• **INPUT**:
---+---
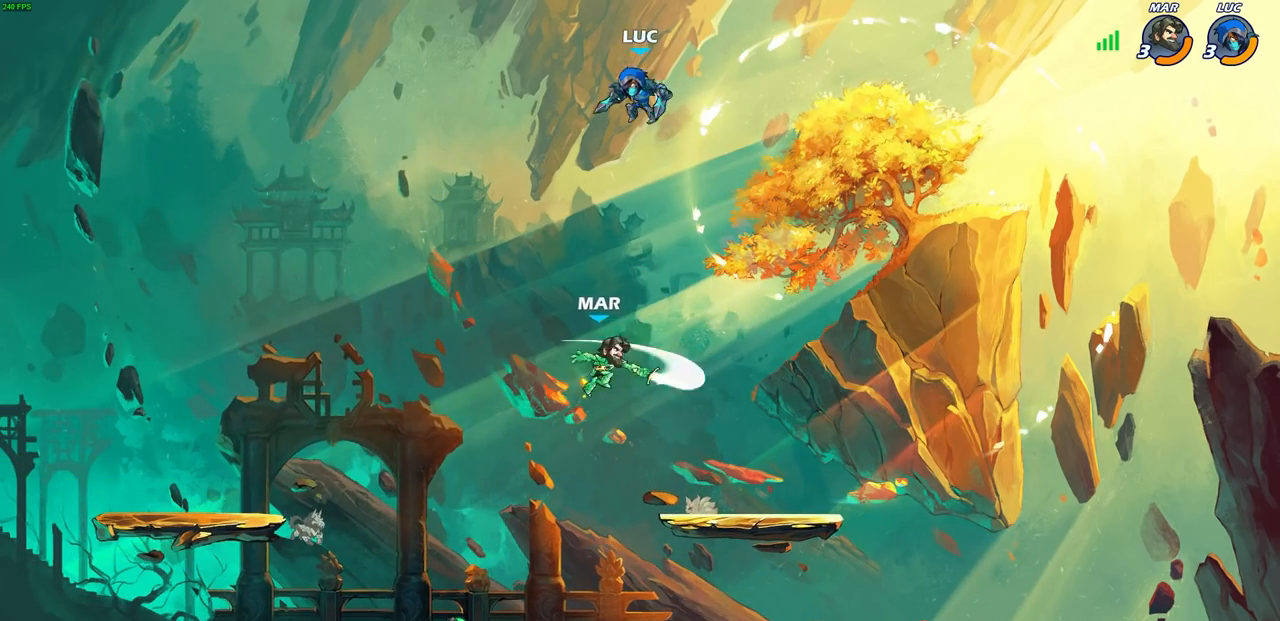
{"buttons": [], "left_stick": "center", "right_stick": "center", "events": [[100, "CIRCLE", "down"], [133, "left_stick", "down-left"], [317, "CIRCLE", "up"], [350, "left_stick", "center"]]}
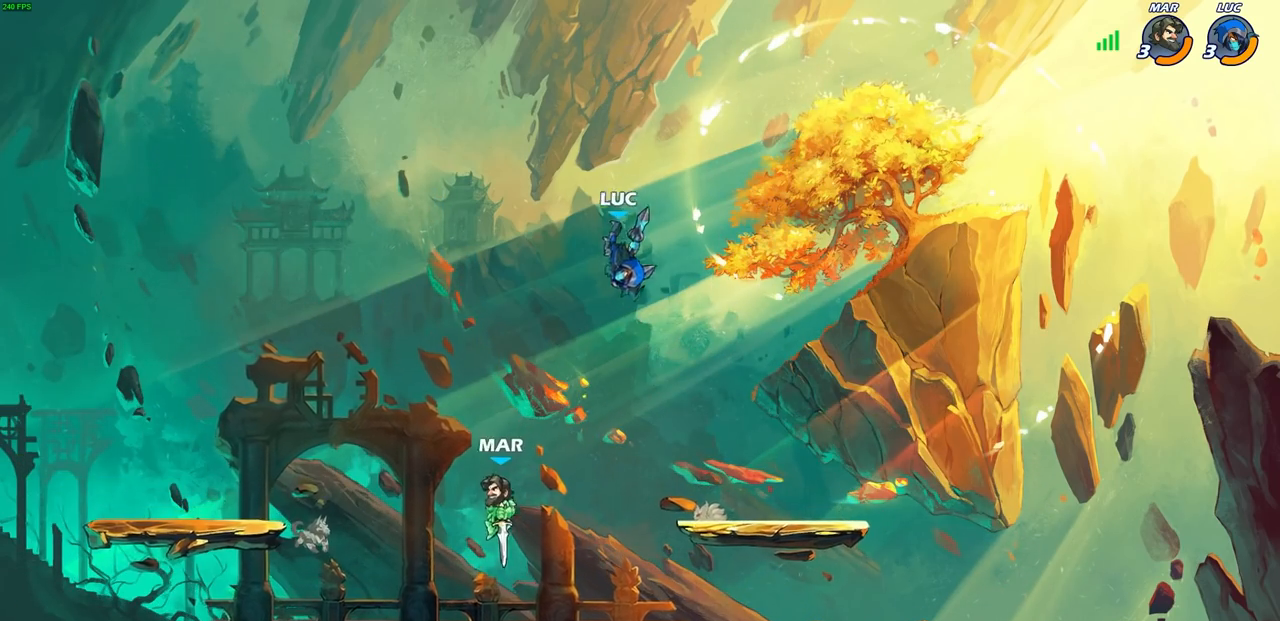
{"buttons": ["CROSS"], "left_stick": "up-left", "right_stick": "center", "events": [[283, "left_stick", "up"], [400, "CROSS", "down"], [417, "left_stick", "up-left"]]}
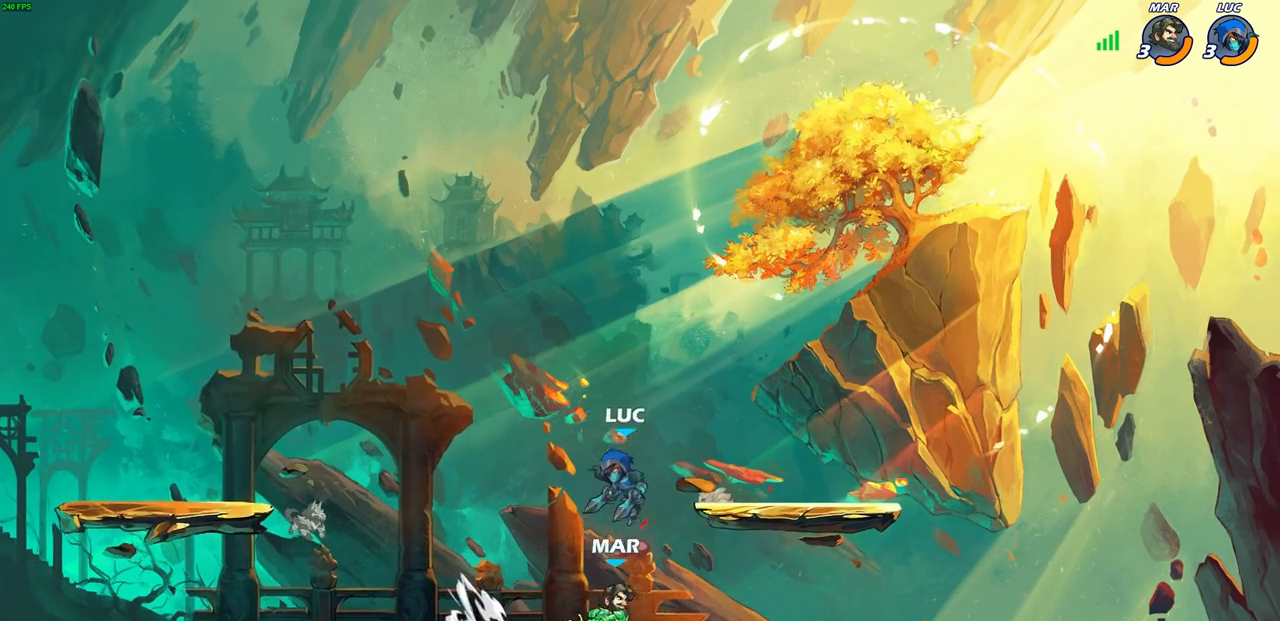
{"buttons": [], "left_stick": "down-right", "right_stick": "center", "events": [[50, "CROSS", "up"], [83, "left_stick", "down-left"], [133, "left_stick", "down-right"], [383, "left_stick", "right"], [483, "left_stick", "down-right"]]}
---+---
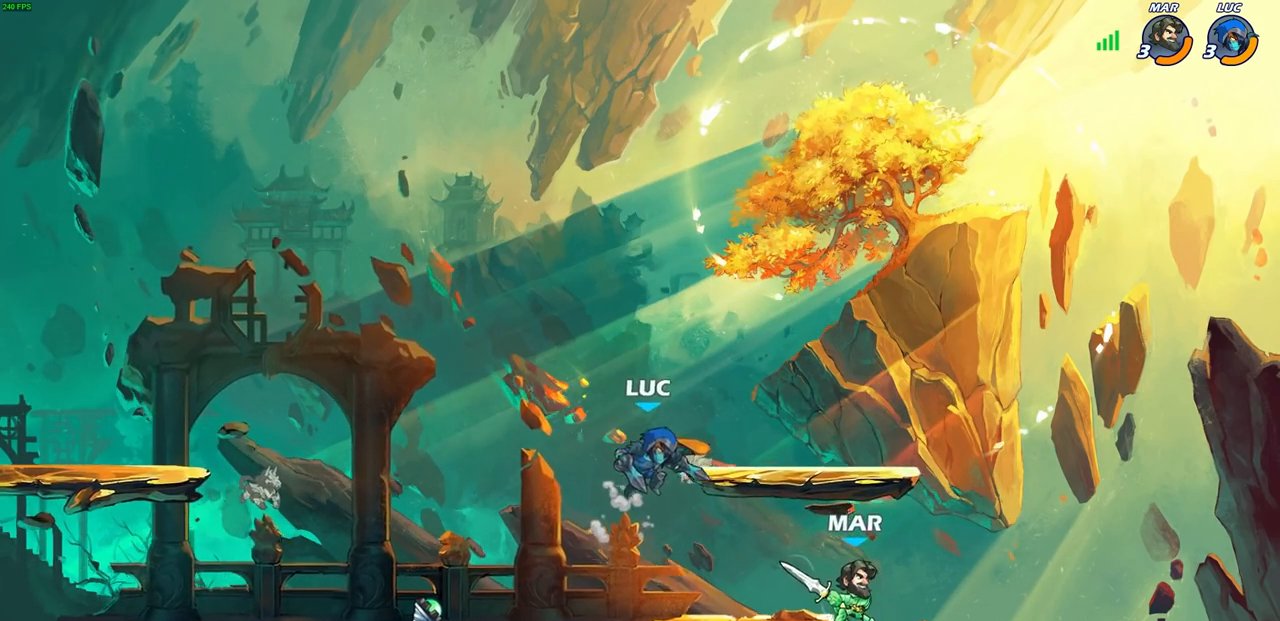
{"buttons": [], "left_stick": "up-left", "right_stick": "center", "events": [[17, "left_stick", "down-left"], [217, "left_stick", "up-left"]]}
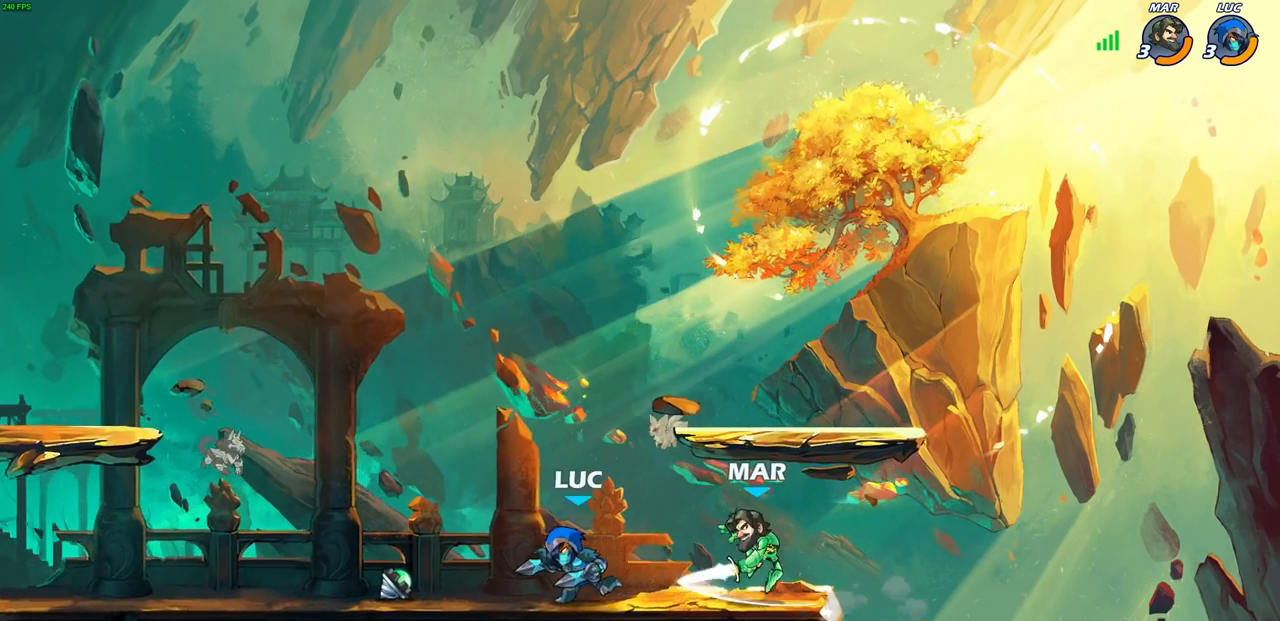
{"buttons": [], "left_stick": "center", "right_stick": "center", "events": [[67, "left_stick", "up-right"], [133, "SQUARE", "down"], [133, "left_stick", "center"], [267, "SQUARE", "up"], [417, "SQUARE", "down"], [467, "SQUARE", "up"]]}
---+---
• **WHAT IS NEEDED**: Return every line of the listing above that contains "CROSS".

• **EXERCISE ANSWER**:
{"buttons": ["CROSS"], "left_stick": "up-left", "right_stick": "center", "events": [[283, "left_stick", "up"], [400, "CROSS", "down"], [417, "left_stick", "up-left"]]}
{"buttons": [], "left_stick": "down-right", "right_stick": "center", "events": [[50, "CROSS", "up"], [83, "left_stick", "down-left"], [133, "left_stick", "down-right"], [383, "left_stick", "right"], [483, "left_stick", "down-right"]]}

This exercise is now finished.